Wakil Bupati Serang, Muhammad Najib Hamas mengatakan, untuk menyelesaikam persoalan sampah di Kabupaten Serang tentunya harus dilakukan melalui hal-hal kecil yang dilekukan, terutama konsumsi sampah plastik di Kabupaten Serang.
“Pertama adalah mengurangi pemakaian konsumsi plastik, selebaran plastik, botol plastik. Karena apa? Karena plastik ini sampah yang sulit terurai secara alami,” katanya, Selasa 29 Juli 2025.
Najib mengatakan, penggunaan sampah plastik di Kabupaten Serang masih sangat besar. Sehingga harus dimulai dengan tindakan keci mulai dari rumah.
Selain itu, gerakan-gerakan masyarakat juga sangat penting dalam upaya penangan sampah plastik di Kabupaten Serang.
“Pertama adalah dari dinas dan para camat, kemudian support dari para perusahaan dan para pegiat lingkungan. Mudah-mudahan kalau semuanya semangat, semuanya bergerak bersama dan sadar terhadap bahaya polusi plastik, maka mudah-mudahan Kabupaten Serang ke depan bisa lebih sehat lagi untuk lingkungan kita,” ujarnya.
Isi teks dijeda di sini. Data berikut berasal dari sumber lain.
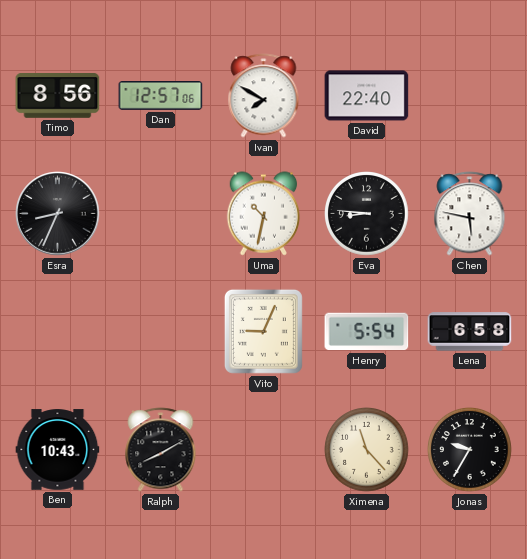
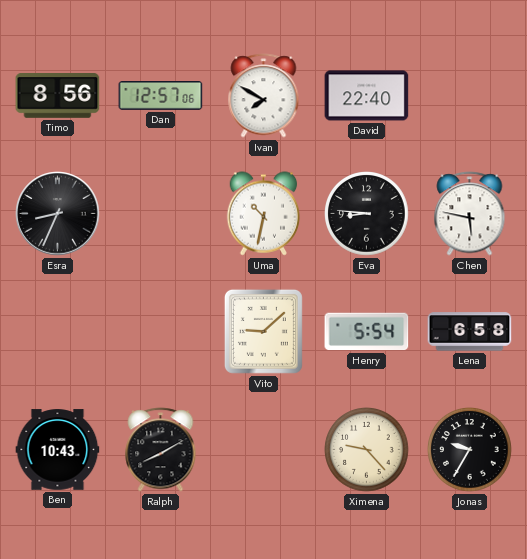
Vito: 9:04 -> 9:08
Ximena: 11:23 -> 9:23
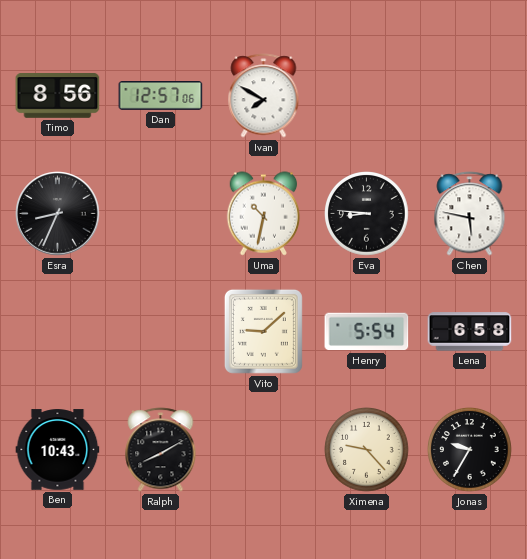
David: 22:40 -> none
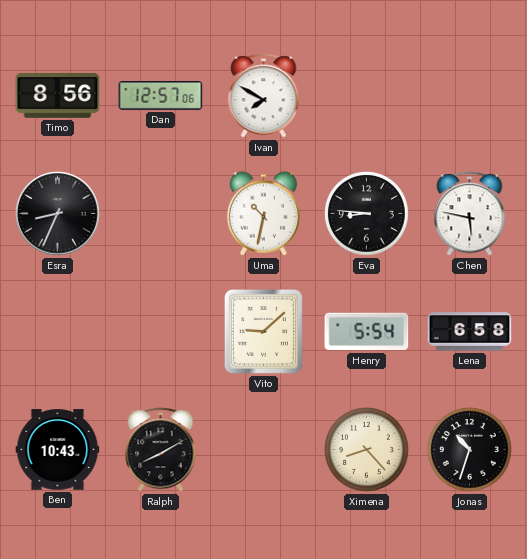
Ximena: 9:23 -> 8:23
Jonas: 9:35 -> 10:33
Plt Kepala Dinas Lingkungan Hidup (DLH) Kabupaten Serang, Yadi Priyadi Rochdan mengatakan, sampah plastik merupakan salah satu sampah yang sulit untuk diurai secara alami.
Untuk itu perlu adanya penanganan persoalan sampah sehingga harus dilakukan penanganan oleh seluruh pihak. “Nah, ini dari komunitas-komunitas atau dari kecamatan tadi kan banyak yang bisa mendaur ulang plastik. Ini ada yang salah satunya bisa membuat eco sofa,” ujarnya.
Pihaknya mendorong agar banyak pihak yang mulai sadar untuk memanfaatkan sampah plastik sehingga tidak dibuang begitu saja. “Plastik salah satu barang yang sulit untuk diurai ya kalau menurut kami ini memang salah satu yang harus di dilakukan pengolahan. Karena memang plastik ini sebenarnya kalau diolah sangat baik sangat bermanfaat,” ujarnya.
Ia mengaku, saat ini sudah ada kelompok masyarakat yang membentuk bank sampah untuk mengurai sampah-sanpah plastik sehingga tidak menimbulkan malah lingkungan.